◆ Written task ◆
Copy out every line of the data below word for word, leaving out the pictures.

◆ Data excerpts ◆

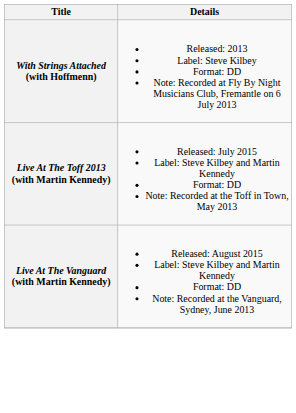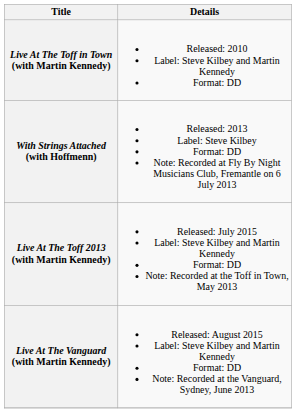+ row: Live At The Toff in Town (with Martin Kennedy) | Released: 2010 Label: Steve Kilbey and Martin Kennedy Format: DD
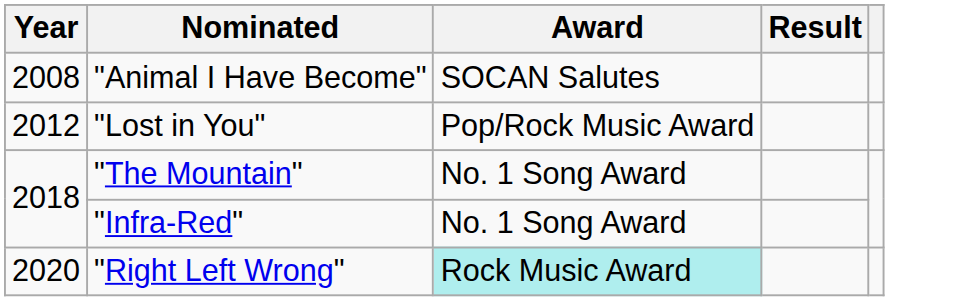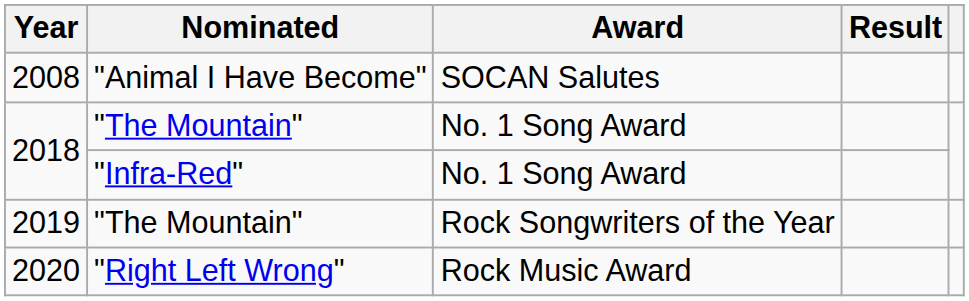- row: 2012 | "Lost in You" | Pop/Rock Music Award
+ row: 2019 | "The Mountain" | Rock Songwriters of the Year
2020 | Award: paleturquoise background -> no background
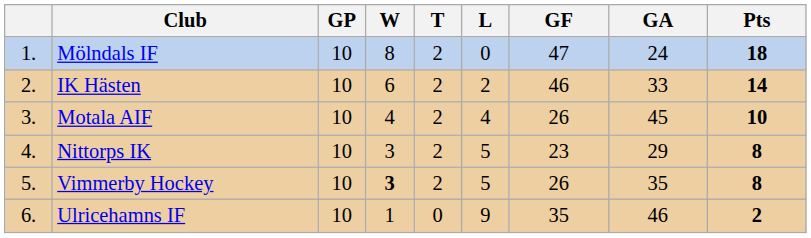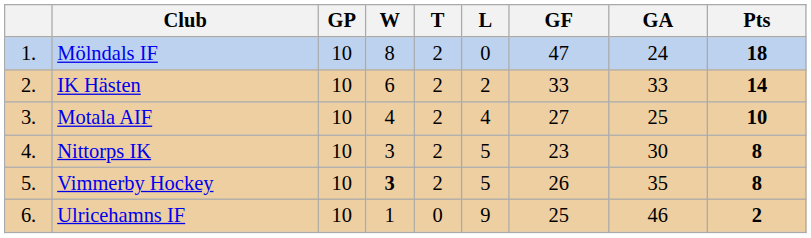IK Hästen | GF: 46 -> 33
Motala AIF | GF: 26 -> 27
Motala AIF | GA: 45 -> 25
Nittorps IK | GA: 29 -> 30
Ulricehamns IF | GF: 35 -> 25
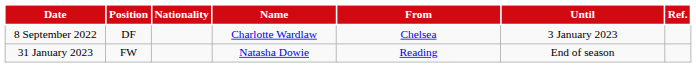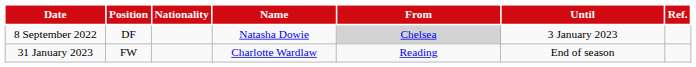8 September 2022 | Name: Charlotte Wardlaw -> Natasha Dowie
8 September 2022 | From: no background -> lightgrey background
31 January 2023 | Name: Natasha Dowie -> Charlotte Wardlaw
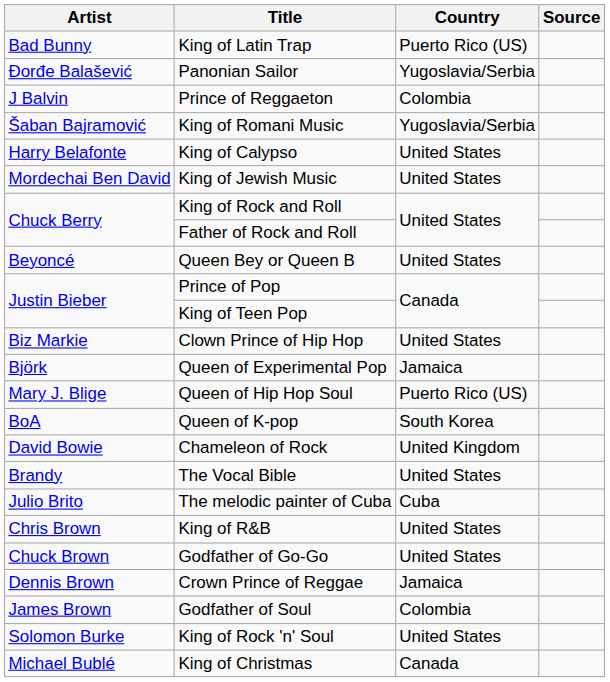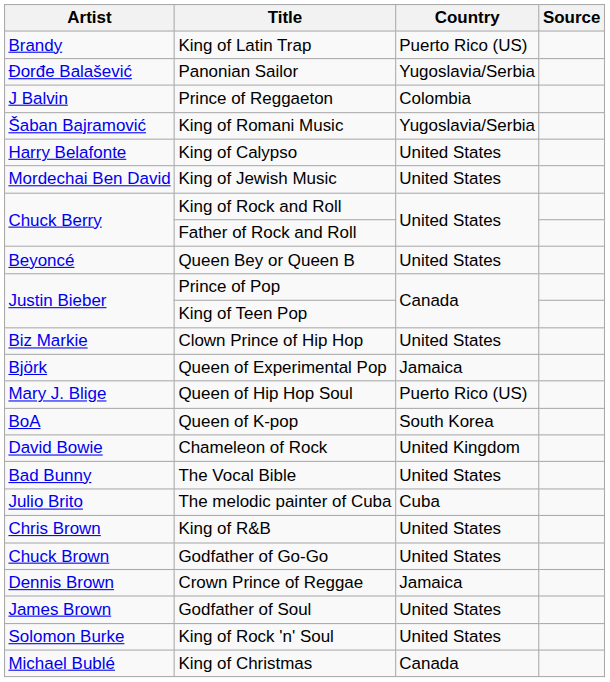King of Latin Trap | Artist: Bad Bunny -> Brandy
The Vocal Bible | Artist: Brandy -> Bad Bunny
Godfather of Soul | Country: Colombia -> United States
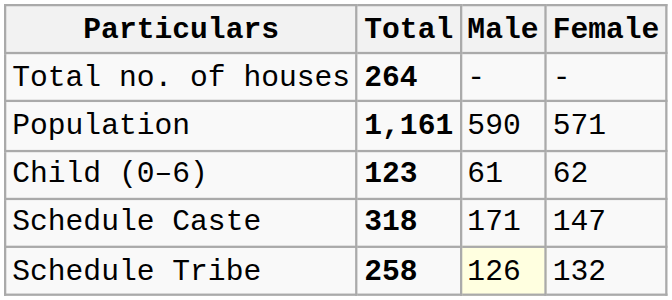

◆ Finished answer ◆
+ row: Live At The Toff in Town (with Martin Kennedy) | Released: 2010 Label: Steve Kilbey and Martin Kennedy Format: DD
- row: 2012 | "Lost in You" | Pop/Rock Music Award
+ row: 2019 | "The Mountain" | Rock Songwriters of the Year
2020 | Award: paleturquoise background -> no background
IK Hästen | GF: 46 -> 33
Motala AIF | GF: 26 -> 27
Motala AIF | GA: 45 -> 25
Nittorps IK | GA: 29 -> 30
Ulricehamns IF | GF: 35 -> 25
8 September 2022 | Name: Charlotte Wardlaw -> Natasha Dowie
8 September 2022 | From: no background -> lightgrey background
31 January 2023 | Name: Natasha Dowie -> Charlotte Wardlaw
King of Latin Trap | Artist: Bad Bunny -> Brandy
The Vocal Bible | Artist: Brandy -> Bad Bunny
Godfather of Soul | Country: Colombia -> United States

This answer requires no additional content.